▸ **Work to complete**: From the data that follows, copy every line holding the string "input".

┄┄┄┄┄┄┄┄┄┄┄┄┄┄┄┄┄┄┄┄

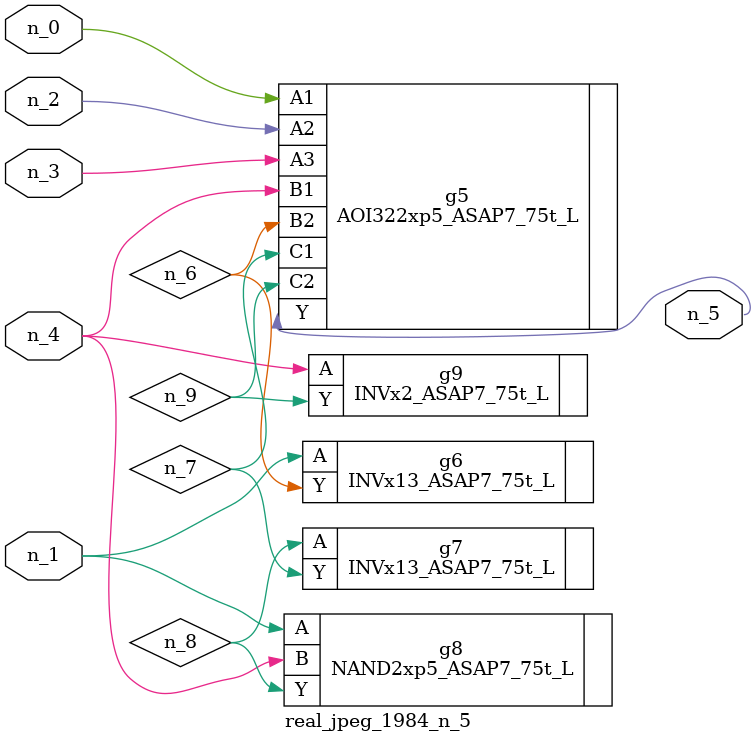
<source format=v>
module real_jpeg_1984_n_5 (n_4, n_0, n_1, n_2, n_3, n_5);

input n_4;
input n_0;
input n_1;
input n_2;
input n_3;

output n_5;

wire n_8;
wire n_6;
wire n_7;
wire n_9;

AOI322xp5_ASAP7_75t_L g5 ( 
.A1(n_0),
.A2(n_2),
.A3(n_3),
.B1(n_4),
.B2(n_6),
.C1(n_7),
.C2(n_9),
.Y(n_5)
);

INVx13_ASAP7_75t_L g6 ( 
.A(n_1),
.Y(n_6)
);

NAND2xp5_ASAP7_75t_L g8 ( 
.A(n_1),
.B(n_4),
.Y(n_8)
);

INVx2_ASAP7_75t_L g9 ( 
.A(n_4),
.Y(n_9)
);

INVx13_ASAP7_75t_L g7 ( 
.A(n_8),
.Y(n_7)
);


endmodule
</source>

┄┄┄┄┄┄┄┄┄┄┄┄┄┄┄┄┄┄┄┄

▸ **Solution below**:
input n_4;
input n_0;
input n_1;
input n_2;
input n_3;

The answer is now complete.